On to the IPL, which has been battling a credibility crisis ever since the 2013 spot-fixing scandal, the Panel recommended a revamp of its Governing Council.
“Regarding the IPL, the recommendation is that the chief governing body will be known as the Governing Council, which will comprise nine members. The Secretary and the Treasurer of the BCCI will be ex-officio members of this IPL governing council,” Justice Lodha said.
“Two other members of the IPL Governing Council will be nominated/elected by the full members. Of the remaining five, two will be the nominees of franchises, one will be a representative of the players association (so one needs to be formed), one will be a nominee of the Comptroller and Auditor General of India’s office,” he added.
“The Governing Council of IPL will be entitled to take all decisions concerning IPL, which includes the decision relating to financial matters. However, Governing Council will be answerable to the General body of the BCCI. So limited autonomy is proposed for the IPL GC,” he added.
The committee also recommended a person cannot be a BCCI office-bearer and a state association office-bearer at the same time.
The Panel also suggested that the grants given to state associations be properly monitored.
“We have recommended a uniformity in the structure and constitution of state associations, like the associations must not have office for life, or office for more than nine years… separation of social and cricket activities in the state associations, no proxy voting. Their accounts must be audited by the BCCI to maintain transparency in functioning,” Lodha said.
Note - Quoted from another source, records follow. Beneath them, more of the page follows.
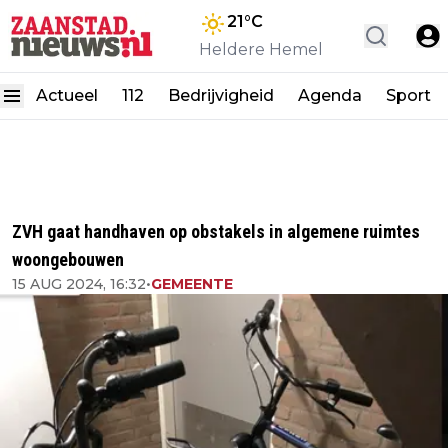
21
°C
Heldere Hemel
Actueel
112
Bedrijvigheid
Agenda
Sport
ZVH gaat handhaven op obstakels in algemene ruimtes
woongebouwen
15 AUG 2024, 16:32
•
GEMEENTE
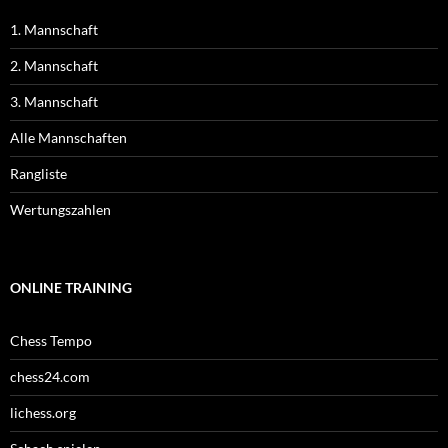
1. Mannschaft
2. Mannschaft
3. Mannschaft
Alle Mannschaften
Rangliste
Wertungszahlen
ONLINE TRAINING
Chess Tempo
chess24.com
lichess.org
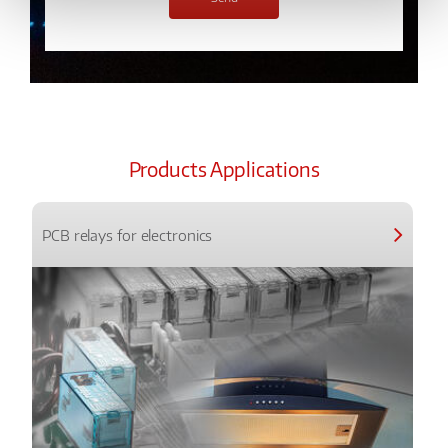
Products Applications
PCB relays for electronics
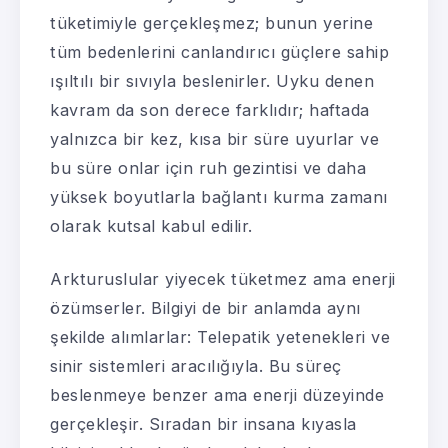
tüketimiyle gerçekleşmez; bunun yerine
tüm bedenlerini canlandırıcı güçlere sahip
ışıltılı bir sıvıyla beslenirler. Uyku denen
kavram da son derece farklıdır; haftada
yalnızca bir kez, kısa bir süre uyurlar ve
bu süre onlar için ruh gezintisi ve daha
yüksek boyutlarla bağlantı kurma zamanı
olarak kutsal kabul edilir.
Arkturuslular yiyecek tüketmez ama enerji
özümserler. Bilgiyi de bir anlamda aynı
şekilde alımlarlar: Telepatik yetenekleri ve
sinir sistemleri aracılığıyla. Bu süreç
beslenmeye benzer ama enerji düzeyinde
gerçekleşir. Sıradan bir insana kıyasla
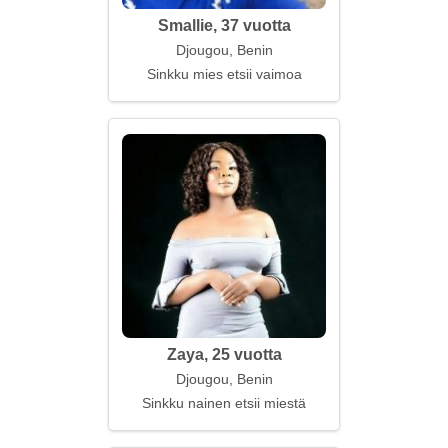
Smallie, 37 vuotta
Djougou, Benin
Sinkku mies etsii vaimoa
Zaya, 25 vuotta
Djougou, Benin
Sinkku nainen etsii miestä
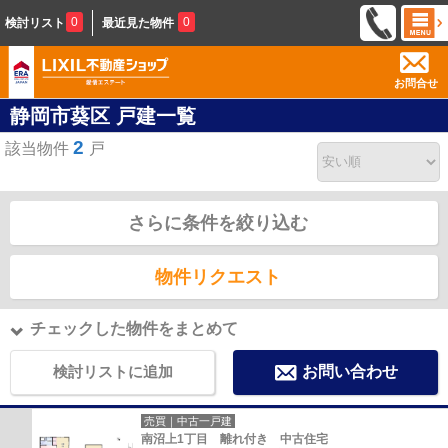
0
0
検討リスト
最近見た物件
お問合せ
静岡市葵区 戸建一覧
2
該当物件
戸
さらに条件を絞り込む
物件リクエスト
チェックした物件をまとめて
検討リストに追加
お問い合わせ
売買｜中古一戸建
南沼上1丁目 離れ付き 中古住宅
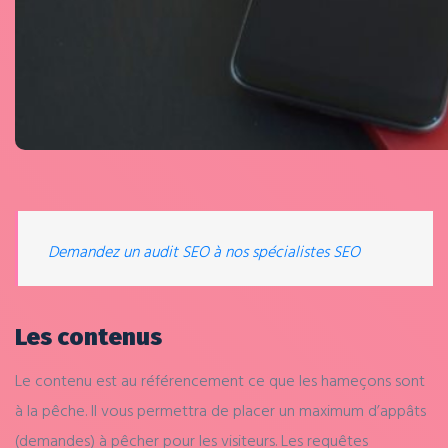
Demandez un audit SEO à nos spécialistes SEO
Les contenus
Le contenu est au référencement ce que les hameçons sont
à la pêche. Il vous permettra de placer un maximum d’appâts
(demandes) à pêcher pour les visiteurs. Les requêtes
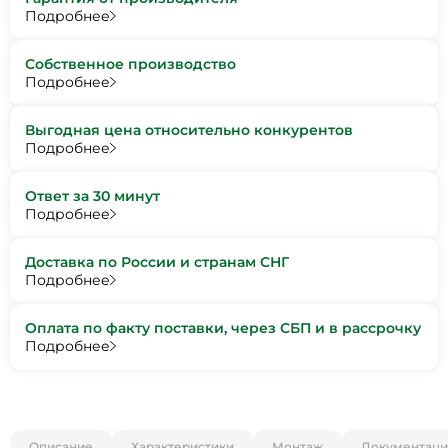
Подробнее
Собственное производство
Подробнее
Выгодная цена относительно конкурентов
Подробнее
Ответ за 30 минут
Подробнее
Доставка по России и странам СНГ
Подробнее
Оплата по факту поставки, через СБП и в рассрочку
Подробнее
Описание
Характеристики
Монтаж
Документаци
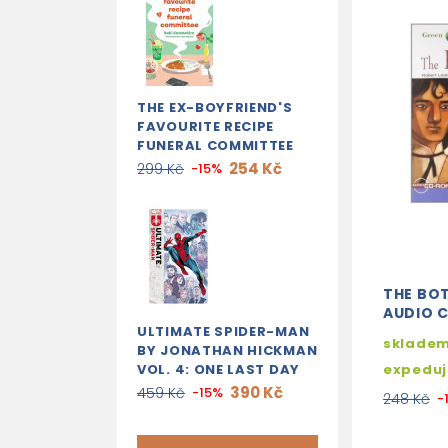
THE EX-BOYFRIEND'S
FAVOURITE RECIPE
FUNERAL COMMITTEE
254 Kč
299 Kč
-15%
THE BOT
AUDIO 
ULTIMATE SPIDER-MAN
skladem
BY JONATHAN HICKMAN
VOL. 4: ONE LAST DAY
expedu
390 Kč
459 Kč
-15%
248 Kč
-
“They must comply with all the directives of the BCCI in putting in place issues such as resolution of conflict of interest, administering the code of conduct, behaviour, and corruption issues. Any breach of the directives by state associations would dis-entitle them from the grant of the subsidy and other grants from the BCCI,” he added.
Shashank Manohar had announced setting up an ombudsmen to deal with the conflict of interest and this was also endorsed in the Lodha-panel report.
The committee recommended the institution of the office of an Ethics Officer, who would be responsible for resolving issues related to the conflict of interest. Besides, it also suggested the appointment of an Electoral Officer to conduct the Board elections.
“Ehtics officer proposed by us would be a former High Court judge and the third authority which we have proposed to be created is an electoral officer who would oversee the entire election process relating to the office-bearers namely, preparation of voters list, publication, dispute about eligibility of the office-bearers.
“All these matters relating to elections shall be overseen by the Electoral Officer. The Electoral Officer will be nominated at least two weeks before the election and such officer would be a former Election Commissioner,” Lodha said.
“As regards, the role of ethics officer which centres on conflict of interest. Detailed norms have been laid down to ensure there is no direct or indirect, pecuniary or other conflict or appearance thereof in the discharge of the functions of those persons associated or employed by the BCCI, its Committees, its Members or the IPL Franchisees. These norms shall be administered by an Ethics Officer.
Besides, the panel said that the Board should have an Ombudsman for dealing with internal conflicts, a suggestion that the Board has already accepted by appointing Justice AP Shah to the position in November last year.
“Ombudsman can take cognisance of complaints suo moto, or received complaint or referred complaint by the apex council,” Lodha said.